**To do**
An exact transcription of the data below is needed.

**Raw data**

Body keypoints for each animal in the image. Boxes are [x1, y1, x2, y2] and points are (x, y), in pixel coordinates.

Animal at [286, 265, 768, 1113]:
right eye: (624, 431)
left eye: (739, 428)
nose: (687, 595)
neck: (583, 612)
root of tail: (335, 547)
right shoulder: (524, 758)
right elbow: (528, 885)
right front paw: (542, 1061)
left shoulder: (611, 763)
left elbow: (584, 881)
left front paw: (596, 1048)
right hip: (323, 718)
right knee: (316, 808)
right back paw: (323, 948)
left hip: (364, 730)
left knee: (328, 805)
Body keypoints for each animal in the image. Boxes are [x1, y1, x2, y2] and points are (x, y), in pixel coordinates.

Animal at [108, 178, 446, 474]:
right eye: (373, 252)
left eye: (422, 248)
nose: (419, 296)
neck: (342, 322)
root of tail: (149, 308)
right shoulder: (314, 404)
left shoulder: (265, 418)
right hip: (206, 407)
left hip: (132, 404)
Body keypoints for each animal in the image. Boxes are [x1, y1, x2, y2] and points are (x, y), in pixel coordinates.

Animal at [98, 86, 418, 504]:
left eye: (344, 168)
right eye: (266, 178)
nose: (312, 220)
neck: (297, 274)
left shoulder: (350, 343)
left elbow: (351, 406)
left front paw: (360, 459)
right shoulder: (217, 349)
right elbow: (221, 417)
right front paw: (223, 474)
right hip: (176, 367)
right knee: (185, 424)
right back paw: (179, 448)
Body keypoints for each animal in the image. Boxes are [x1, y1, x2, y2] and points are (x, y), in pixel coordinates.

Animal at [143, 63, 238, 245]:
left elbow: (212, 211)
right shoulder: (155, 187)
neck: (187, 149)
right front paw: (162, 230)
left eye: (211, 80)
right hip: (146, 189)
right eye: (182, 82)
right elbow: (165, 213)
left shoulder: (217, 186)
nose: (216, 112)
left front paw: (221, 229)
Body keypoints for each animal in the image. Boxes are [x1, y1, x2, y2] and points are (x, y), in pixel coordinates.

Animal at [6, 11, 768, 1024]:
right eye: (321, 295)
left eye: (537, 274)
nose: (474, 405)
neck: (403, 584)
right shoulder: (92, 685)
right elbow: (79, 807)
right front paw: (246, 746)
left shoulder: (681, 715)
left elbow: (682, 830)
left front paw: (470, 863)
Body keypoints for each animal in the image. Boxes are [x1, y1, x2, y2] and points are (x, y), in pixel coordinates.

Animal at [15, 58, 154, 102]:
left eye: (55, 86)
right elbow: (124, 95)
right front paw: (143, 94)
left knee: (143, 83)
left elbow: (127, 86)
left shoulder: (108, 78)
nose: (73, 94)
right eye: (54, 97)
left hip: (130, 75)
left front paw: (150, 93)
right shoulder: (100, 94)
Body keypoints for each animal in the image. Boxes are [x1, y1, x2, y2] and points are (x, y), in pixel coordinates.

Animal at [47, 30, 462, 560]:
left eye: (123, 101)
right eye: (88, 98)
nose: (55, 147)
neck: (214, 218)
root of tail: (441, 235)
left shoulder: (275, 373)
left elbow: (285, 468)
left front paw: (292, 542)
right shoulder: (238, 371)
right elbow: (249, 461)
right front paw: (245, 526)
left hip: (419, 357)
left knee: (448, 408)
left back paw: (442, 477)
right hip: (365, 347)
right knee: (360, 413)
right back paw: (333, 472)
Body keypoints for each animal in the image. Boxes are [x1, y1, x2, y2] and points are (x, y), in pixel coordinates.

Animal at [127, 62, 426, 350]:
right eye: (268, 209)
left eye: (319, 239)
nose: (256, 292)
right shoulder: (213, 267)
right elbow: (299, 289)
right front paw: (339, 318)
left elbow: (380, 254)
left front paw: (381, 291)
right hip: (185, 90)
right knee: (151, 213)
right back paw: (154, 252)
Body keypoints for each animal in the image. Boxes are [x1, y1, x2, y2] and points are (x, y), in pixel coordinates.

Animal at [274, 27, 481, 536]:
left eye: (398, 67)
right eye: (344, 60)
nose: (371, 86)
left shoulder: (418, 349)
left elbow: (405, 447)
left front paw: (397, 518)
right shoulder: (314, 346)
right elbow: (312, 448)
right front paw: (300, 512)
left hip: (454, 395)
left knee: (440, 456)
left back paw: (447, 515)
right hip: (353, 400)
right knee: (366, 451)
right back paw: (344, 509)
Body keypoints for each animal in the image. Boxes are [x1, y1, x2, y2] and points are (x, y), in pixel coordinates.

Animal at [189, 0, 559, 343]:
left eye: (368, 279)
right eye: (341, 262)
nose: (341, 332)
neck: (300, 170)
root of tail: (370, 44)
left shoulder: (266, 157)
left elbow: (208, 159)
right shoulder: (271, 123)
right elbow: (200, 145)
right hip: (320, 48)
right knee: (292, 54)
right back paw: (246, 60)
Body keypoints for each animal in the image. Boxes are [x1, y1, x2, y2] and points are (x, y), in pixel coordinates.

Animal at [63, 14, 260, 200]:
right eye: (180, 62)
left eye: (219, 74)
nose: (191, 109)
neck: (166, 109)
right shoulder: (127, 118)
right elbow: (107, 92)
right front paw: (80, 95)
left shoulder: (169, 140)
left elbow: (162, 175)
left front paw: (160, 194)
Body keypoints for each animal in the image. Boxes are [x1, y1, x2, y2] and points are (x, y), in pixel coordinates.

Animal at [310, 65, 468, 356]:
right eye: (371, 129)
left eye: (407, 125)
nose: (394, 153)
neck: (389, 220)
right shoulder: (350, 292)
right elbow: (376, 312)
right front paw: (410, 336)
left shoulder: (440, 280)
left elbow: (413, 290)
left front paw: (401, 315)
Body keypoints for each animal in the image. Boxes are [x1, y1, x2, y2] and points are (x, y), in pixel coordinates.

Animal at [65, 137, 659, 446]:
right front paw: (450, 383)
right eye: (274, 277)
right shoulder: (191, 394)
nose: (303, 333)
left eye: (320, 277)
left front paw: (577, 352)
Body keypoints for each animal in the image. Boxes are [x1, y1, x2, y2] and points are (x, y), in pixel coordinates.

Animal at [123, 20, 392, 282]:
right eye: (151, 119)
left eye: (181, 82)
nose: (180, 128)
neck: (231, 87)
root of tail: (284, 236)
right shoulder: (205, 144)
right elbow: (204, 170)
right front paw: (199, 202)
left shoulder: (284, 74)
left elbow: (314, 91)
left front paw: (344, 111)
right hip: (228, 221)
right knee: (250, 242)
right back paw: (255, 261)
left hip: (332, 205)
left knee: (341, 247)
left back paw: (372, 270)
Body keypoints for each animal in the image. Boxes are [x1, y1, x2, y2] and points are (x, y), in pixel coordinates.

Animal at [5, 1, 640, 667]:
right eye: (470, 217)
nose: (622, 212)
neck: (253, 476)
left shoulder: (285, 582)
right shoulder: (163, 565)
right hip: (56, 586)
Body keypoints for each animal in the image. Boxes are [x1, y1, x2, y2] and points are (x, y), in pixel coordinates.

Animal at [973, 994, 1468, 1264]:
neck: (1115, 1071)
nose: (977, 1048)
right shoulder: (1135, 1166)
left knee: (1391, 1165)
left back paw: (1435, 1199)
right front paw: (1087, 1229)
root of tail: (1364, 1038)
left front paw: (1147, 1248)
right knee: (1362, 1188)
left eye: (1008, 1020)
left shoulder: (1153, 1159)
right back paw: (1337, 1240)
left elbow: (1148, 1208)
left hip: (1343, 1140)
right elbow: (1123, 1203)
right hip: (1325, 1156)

**Your response**
Body keypoints for each animal in the image. Boxes are [x1, y1, x2, y2] and points are (x, y), in pixel coordinates.

Animal at [286, 265, 768, 1113]:
right eye: (624, 431)
left eye: (739, 428)
nose: (687, 595)
neck: (583, 612)
root of tail: (335, 547)
right shoulder: (524, 758)
right elbow: (528, 885)
right front paw: (542, 1061)
left shoulder: (611, 763)
left elbow: (584, 881)
left front paw: (596, 1048)
right hip: (323, 718)
right knee: (316, 808)
right back paw: (323, 948)
left hip: (364, 730)
left knee: (328, 805)
Body keypoints for each animal in the image. Boxes are [x1, y1, x2, y2] and points are (x, y), in pixel coordinates.

Animal at [108, 178, 446, 474]:
right eye: (373, 252)
left eye: (422, 248)
nose: (419, 296)
neck: (342, 322)
root of tail: (149, 308)
right shoulder: (314, 404)
left shoulder: (265, 418)
right hip: (206, 407)
left hip: (132, 404)
Body keypoints for each animal in the image. Boxes are [x1, y1, x2, y2] and points are (x, y), in pixel coordinates.

Animal at [98, 86, 418, 504]:
left eye: (344, 168)
right eye: (266, 178)
nose: (312, 220)
neck: (297, 274)
left shoulder: (350, 343)
left elbow: (351, 406)
left front paw: (360, 459)
right shoulder: (217, 349)
right elbow: (221, 417)
right front paw: (223, 474)
right hip: (176, 367)
right knee: (185, 424)
right back paw: (179, 448)
Body keypoints for each animal in the image. Boxes are [x1, y1, x2, y2] and points are (x, y), in pixel coordinates.

Animal at [143, 63, 238, 245]:
left elbow: (212, 211)
right shoulder: (155, 187)
neck: (187, 149)
right front paw: (162, 230)
left eye: (211, 80)
right hip: (146, 189)
right eye: (182, 82)
right elbow: (165, 213)
left shoulder: (217, 186)
nose: (216, 112)
left front paw: (221, 229)
Body keypoints for each animal in the image. Boxes are [x1, y1, x2, y2] and points are (x, y), in pixel coordinates.

Animal at [6, 11, 768, 1024]:
right eye: (321, 295)
left eye: (537, 274)
nose: (474, 405)
neck: (403, 584)
right shoulder: (92, 685)
right elbow: (79, 807)
right front paw: (246, 746)
left shoulder: (681, 715)
left elbow: (682, 830)
left front paw: (470, 863)
Body keypoints for each animal in the image. Boxes are [x1, y1, x2, y2] and points are (x, y), in pixel coordinates.

Animal at [15, 58, 154, 102]:
left eye: (55, 86)
right elbow: (124, 95)
right front paw: (143, 94)
left knee: (143, 83)
left elbow: (127, 86)
left shoulder: (108, 78)
nose: (73, 94)
right eye: (54, 97)
left hip: (130, 75)
left front paw: (150, 93)
right shoulder: (100, 94)
Body keypoints for each animal in the image. Boxes are [x1, y1, x2, y2] and points are (x, y), in pixel coordinates.

Animal at [47, 30, 462, 560]:
left eye: (123, 101)
right eye: (88, 98)
nose: (55, 147)
neck: (214, 218)
root of tail: (441, 235)
left shoulder: (275, 373)
left elbow: (285, 468)
left front paw: (292, 542)
right shoulder: (238, 371)
right elbow: (249, 461)
right front paw: (245, 526)
left hip: (419, 357)
left knee: (448, 408)
left back paw: (442, 477)
right hip: (365, 347)
right knee: (360, 413)
right back paw: (333, 472)
Body keypoints for each animal in the image. Boxes are [x1, y1, x2, y2] and points are (x, y), in pixel coordinates.

Animal at [127, 62, 426, 350]:
right eye: (268, 209)
left eye: (319, 239)
nose: (256, 292)
right shoulder: (213, 267)
right elbow: (299, 289)
right front paw: (339, 318)
left elbow: (380, 254)
left front paw: (381, 291)
right hip: (185, 90)
right knee: (151, 213)
right back paw: (154, 252)
Body keypoints for each animal in the image. Boxes are [x1, y1, x2, y2] and points are (x, y), in pixel coordinates.

Animal at [274, 27, 481, 536]:
left eye: (398, 67)
right eye: (344, 60)
nose: (371, 86)
left shoulder: (418, 349)
left elbow: (405, 447)
left front paw: (397, 518)
right shoulder: (314, 346)
right elbow: (312, 448)
right front paw: (300, 512)
left hip: (454, 395)
left knee: (440, 456)
left back paw: (447, 515)
right hip: (353, 400)
right knee: (366, 451)
right back paw: (344, 509)
Body keypoints for each animal in the image. Boxes are [x1, y1, x2, y2] and points are (x, y), in pixel coordinates.

Animal at [189, 0, 559, 343]:
left eye: (368, 279)
right eye: (341, 262)
nose: (341, 332)
neck: (300, 170)
root of tail: (370, 44)
left shoulder: (266, 157)
left elbow: (208, 159)
right shoulder: (271, 123)
right elbow: (200, 145)
right hip: (320, 48)
right knee: (292, 54)
right back paw: (246, 60)
Body keypoints for each animal in the image. Boxes are [x1, y1, x2, y2] and points are (x, y), in pixel coordinates.

Animal at [63, 14, 260, 200]:
right eye: (180, 62)
left eye: (219, 74)
nose: (191, 109)
neck: (166, 109)
right shoulder: (127, 118)
right elbow: (107, 92)
right front paw: (80, 95)
left shoulder: (169, 140)
left elbow: (162, 175)
left front paw: (160, 194)
Body keypoints for each animal in the image. Boxes are [x1, y1, x2, y2] and points are (x, y), in pixel coordinates.

Animal at [310, 65, 468, 356]:
right eye: (371, 129)
left eye: (407, 125)
nose: (394, 153)
neck: (389, 220)
right shoulder: (350, 292)
right elbow: (376, 312)
right front paw: (410, 336)
left shoulder: (440, 280)
left elbow: (413, 290)
left front paw: (401, 315)
Body keypoints for each animal in the image. Boxes are [x1, y1, x2, y2] and points are (x, y), in pixel coordinates.

Animal at [65, 137, 659, 446]:
right front paw: (450, 383)
right eye: (274, 277)
right shoulder: (191, 394)
nose: (303, 333)
left eye: (320, 277)
left front paw: (577, 352)
Body keypoints for each animal in the image. Boxes are [x1, y1, x2, y2] and points are (x, y), in pixel coordinates.

Animal at [123, 20, 392, 282]:
right eye: (151, 119)
left eye: (181, 82)
nose: (180, 128)
neck: (231, 87)
root of tail: (284, 236)
right shoulder: (205, 144)
right elbow: (204, 170)
right front paw: (199, 202)
left shoulder: (284, 74)
left elbow: (314, 91)
left front paw: (344, 111)
right hip: (228, 221)
right knee: (250, 242)
right back paw: (255, 261)
left hip: (332, 205)
left knee: (341, 247)
left back paw: (372, 270)
Body keypoints for each animal in the image. Boxes are [x1, y1, x2, y2] and points are (x, y), in pixel coordinates.

Animal at [5, 1, 640, 667]:
right eye: (470, 217)
nose: (622, 212)
neck: (253, 476)
left shoulder: (285, 582)
right shoulder: (163, 565)
right hip: (56, 586)
Body keypoints for each animal in the image. Boxes are [x1, y1, x2, y2] and points are (x, y), in pixel coordinates.

Animal at [973, 994, 1468, 1264]:
neck: (1115, 1071)
nose: (977, 1048)
right shoulder: (1135, 1166)
left knee: (1391, 1165)
left back paw: (1435, 1199)
right front paw: (1087, 1229)
root of tail: (1364, 1038)
left front paw: (1147, 1248)
right knee: (1362, 1188)
left eye: (1008, 1020)
left shoulder: (1153, 1159)
right back paw: (1337, 1240)
left elbow: (1148, 1208)
left hip: (1343, 1140)
right elbow: (1123, 1203)
right hip: (1325, 1156)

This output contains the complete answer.